Depuis quelques années, on assiste à une floraison d’études islamiques. Certaines d’entre elles étaient considérées par Mohammed Arkoun comme de la mytho-idéologie. Que pensez-vous de cette catégorie et plus généralement de la multiplication des approches de l’Islam ?

En préambule, je voudrais rendre un hommage post-mortem à Mohammed Arkoun, en empruntant aux sages musulmans une belle expression dont ils usent souvent : «Allah ya rahmou bi-f’aylou (Que Dieu lui accorde Sa Miséricorde à la mesure de ses actes)». Etant l’objet de sévères critiques sur ses postures publiques, je lui dois cet hommage d’autant que mon admiration pour son œuvre est clairement verbalisée dans mon essai, en dépit de divergences d’analyses qui s’y trouvent exposées. Sur le qualificatif «mytho-idéologie» caractérisant la floraison d’études islamiques, je partage son jugement. J’ajoute que les écrits et discours de la plupart des nouveaux penseurs islamiques chevauchent encore les fausses espérances réformistes qui n’ont jamais pu être entreprises par la quasi totalité des pays d’Islam, principalement en raison des mauvais diagnostics posés sur les causes du déclin de la civilisation arabo musulmane. Selon mon diagnostic, les voies réformistes souhaitables ne peuvent être sérieusement envisagées sans avoir au préalable engagé un combat frontal des idées contre ces fondamentaux structurant le dogmatisme obscurantiste islamique et contre son corollaire idéologique profane (par exemple la sacralisation de la langue arabe littéraire) qui renforce cet obscurantisme.
Le rapport entre Islam et politique est une autre évidence nichée dans le texte coranique qui contient de quoi gérer les affaires de la cité.
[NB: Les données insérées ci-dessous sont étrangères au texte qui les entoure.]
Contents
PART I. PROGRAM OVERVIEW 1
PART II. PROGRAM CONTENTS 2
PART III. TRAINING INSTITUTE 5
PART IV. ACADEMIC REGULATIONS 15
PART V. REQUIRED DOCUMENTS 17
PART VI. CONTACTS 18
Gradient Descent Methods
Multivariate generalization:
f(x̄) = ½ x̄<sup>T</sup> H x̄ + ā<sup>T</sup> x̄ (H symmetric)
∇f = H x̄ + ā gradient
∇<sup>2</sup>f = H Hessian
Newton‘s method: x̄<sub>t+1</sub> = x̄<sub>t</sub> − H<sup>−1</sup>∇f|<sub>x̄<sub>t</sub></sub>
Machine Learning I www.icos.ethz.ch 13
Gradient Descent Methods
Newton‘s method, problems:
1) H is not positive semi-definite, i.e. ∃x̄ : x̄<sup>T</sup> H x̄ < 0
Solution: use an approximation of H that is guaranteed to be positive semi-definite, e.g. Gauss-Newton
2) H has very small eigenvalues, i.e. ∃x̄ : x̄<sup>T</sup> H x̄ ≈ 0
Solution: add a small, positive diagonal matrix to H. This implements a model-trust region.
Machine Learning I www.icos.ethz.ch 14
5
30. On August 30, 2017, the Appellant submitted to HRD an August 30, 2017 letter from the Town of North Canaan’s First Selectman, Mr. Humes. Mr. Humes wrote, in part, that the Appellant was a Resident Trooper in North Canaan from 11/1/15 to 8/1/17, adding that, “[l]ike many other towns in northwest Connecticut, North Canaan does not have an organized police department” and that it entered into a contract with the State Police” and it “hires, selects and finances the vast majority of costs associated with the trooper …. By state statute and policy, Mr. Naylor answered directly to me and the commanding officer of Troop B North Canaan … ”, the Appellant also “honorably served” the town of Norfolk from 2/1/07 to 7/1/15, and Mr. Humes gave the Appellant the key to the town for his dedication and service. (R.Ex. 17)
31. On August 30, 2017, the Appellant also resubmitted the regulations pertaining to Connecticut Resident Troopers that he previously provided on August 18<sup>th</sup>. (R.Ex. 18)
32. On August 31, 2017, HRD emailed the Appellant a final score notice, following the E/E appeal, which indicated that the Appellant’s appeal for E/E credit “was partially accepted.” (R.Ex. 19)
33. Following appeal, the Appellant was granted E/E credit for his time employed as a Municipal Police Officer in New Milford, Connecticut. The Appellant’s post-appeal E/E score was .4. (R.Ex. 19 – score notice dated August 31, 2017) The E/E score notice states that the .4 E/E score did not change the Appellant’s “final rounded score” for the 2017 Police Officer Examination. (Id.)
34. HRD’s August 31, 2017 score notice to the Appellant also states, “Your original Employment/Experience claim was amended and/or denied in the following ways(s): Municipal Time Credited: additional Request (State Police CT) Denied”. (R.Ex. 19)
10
La séparation du politique et de l’Islam vous paraît-elle possible au regard de l’esprit et de la lettre du texte religieux ?

L’Islam traditionniste qui s’est imposé depuis le décès du Prophète Mohammed est la seule réalité doctrinale que nous connaissons. Toutes les autres interprétations visant à démontrer, en vain, qu’il existerait un autre Islam dit «éclairé» s’égarent en débats stériles. Reste néanmoins que des centaines de millions de musulmanes et musulmans vivent et pratiquent leur foi avec ferveur, dans la tolérance et la paix sociale. Mais cette réalité importante qui caractérise aussi le monde musulman relève d’une catégorie d’analyse qui ne peut ni ne doit être confondue avec le champ sémantique dans lequel s’ordonne l’ordre moral islamique traditionniste, voire obscurantiste, et qui puise sa légitimité dans la seule réalité doctrinale musulmane que nous connaissons. C’est pourquoi la modernisation des mentalités suppose une déconstruction radicale des stéréotypes aliénant la raison critique créatrice en terres d’Islam. Cette déconstruction doit donc s’astreindre à une réfutation systématique des fondamentaux doctrinaux de l’Islam et de ses discours apologétiques qui renforcent les relations inégalitaires entre les sexes, l’esprit de superstition et l’enfermement culturel ethnocentrique. Cette déconstruction est également nécessaire à la transformation des rapports de domination nationale et internationale. Car, concernant la domination impérialiste, on connaît mieux désormais ses conséquences désastreuses sur les conditions de vie de plus d’un milliard d’êtres humains, conséquences directement issues de son système économique et financier prédateur (voir pp. 109-113, en particulier la note 14). Libérer cette raison créatrice exige en priorité de vaincre le terrorisme religieux et politique qui empoisonne et dévitalise les sociétés musulmanes. C’est une bataille idéologique sans concession qu’il faut mener, dans tous les domaines, pour convaincre le plus grand nombre possible de citoyens (nes) de cette nécessité de rompre avec le dogmatisme islamique pour mieux rompre tout aussi radicalement avec les systèmes politiques tyranniques et corrompus.
L’Algérie, votre pays, dont vous semblez bien connaître l’histoire, a été en quelque sorte un laboratoire dans l’avènement d’un islamisme violent et conquérant. A vos yeux, y-a-t-il dans l’histoire de ce pays des éléments qui le prédestinaient à cette fonction ?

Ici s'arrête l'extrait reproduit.